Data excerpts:
──────
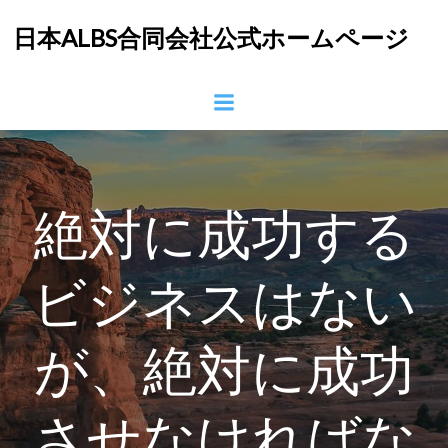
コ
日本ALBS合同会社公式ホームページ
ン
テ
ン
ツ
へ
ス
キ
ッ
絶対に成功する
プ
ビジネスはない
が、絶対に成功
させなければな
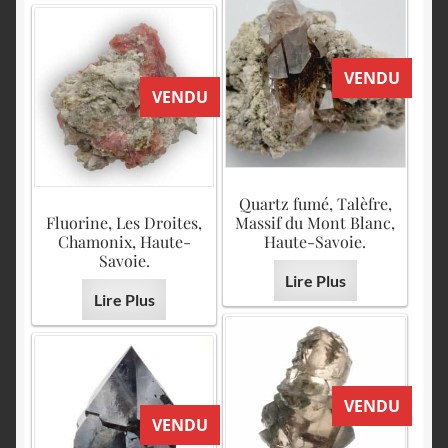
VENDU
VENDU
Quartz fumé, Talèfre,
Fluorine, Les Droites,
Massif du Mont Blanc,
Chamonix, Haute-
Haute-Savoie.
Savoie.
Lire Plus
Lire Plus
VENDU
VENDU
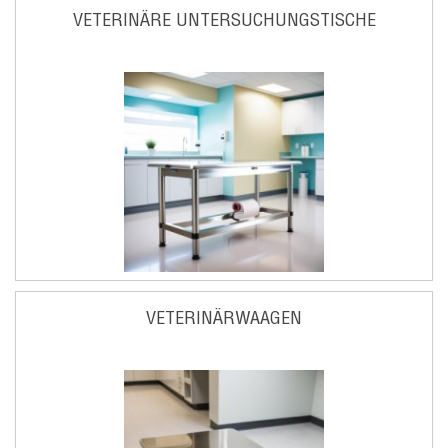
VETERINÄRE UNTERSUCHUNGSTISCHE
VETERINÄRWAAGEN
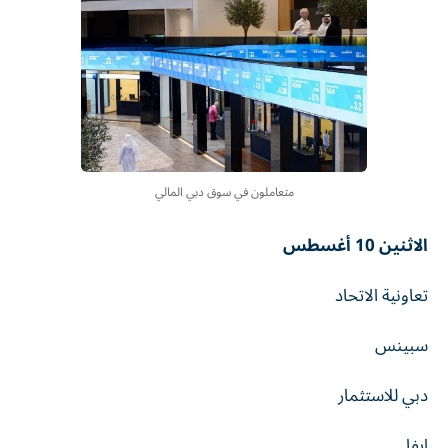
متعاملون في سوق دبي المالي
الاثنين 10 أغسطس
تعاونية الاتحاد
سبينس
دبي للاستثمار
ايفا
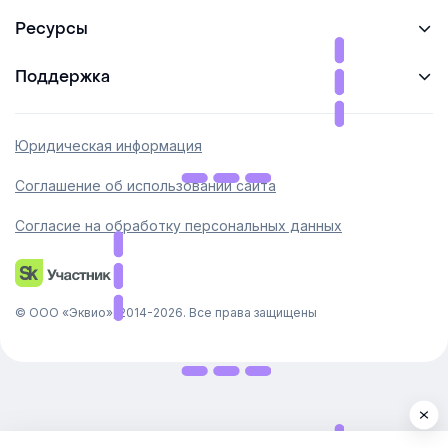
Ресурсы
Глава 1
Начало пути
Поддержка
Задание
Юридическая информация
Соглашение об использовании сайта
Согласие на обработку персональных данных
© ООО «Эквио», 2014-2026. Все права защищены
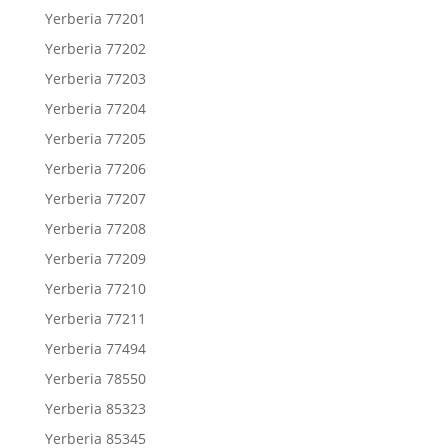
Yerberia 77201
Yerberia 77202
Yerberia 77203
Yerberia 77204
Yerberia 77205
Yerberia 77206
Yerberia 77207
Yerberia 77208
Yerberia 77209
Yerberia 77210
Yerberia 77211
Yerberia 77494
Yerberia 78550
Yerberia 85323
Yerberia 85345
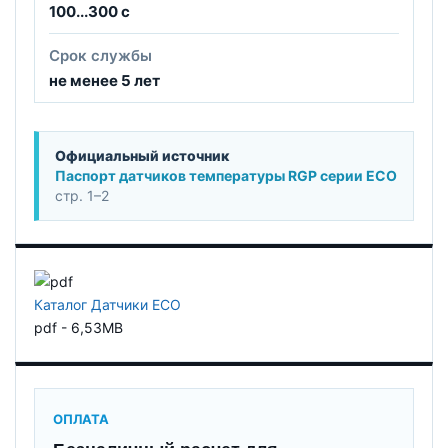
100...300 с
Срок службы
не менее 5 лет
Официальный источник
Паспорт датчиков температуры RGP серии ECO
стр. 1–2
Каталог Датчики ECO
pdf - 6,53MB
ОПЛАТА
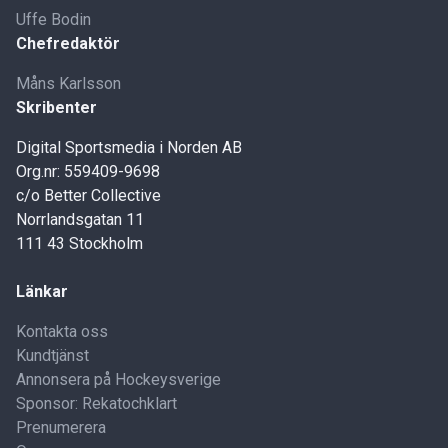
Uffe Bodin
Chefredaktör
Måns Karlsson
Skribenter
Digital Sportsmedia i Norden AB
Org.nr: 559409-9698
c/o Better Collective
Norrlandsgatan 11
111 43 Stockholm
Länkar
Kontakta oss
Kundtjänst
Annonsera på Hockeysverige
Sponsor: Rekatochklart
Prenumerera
──────
:: Instructions to follow ::
Extract the lines of the records starting at the line containing "Yerberia 77201" and ending with the last line of the records, reproducing each one without change. Leave the pictures out of your answer.

:: The completed task ::
Yerberia 77201
Yerberia 77202
Yerberia 77203
Yerberia 77204
Yerberia 77205
Yerberia 77206
Yerberia 77207
Yerberia 77208
Yerberia 77209
Yerberia 77210
Yerberia 77211
Yerberia 77494
Yerberia 78550
Yerberia 85323
Yerberia 85345
100...300 с
Срок службы
не менее 5 лет
Официальный источник
Паспорт датчиков температуры RGP серии ECO
стр. 1–2
Каталог Датчики ECO
pdf - 6,53MB
ОПЛАТА
Uffe Bodin
Chefredaktör
Måns Karlsson
Skribenter
Digital Sportsmedia i Norden AB
Org.nr: 559409-9698
c/o Better Collective
Norrlandsgatan 11
111 43 Stockholm
Länkar
Kontakta oss
Kundtjänst
Annonsera på Hockeysverige
Sponsor: Rekatochklart
Prenumerera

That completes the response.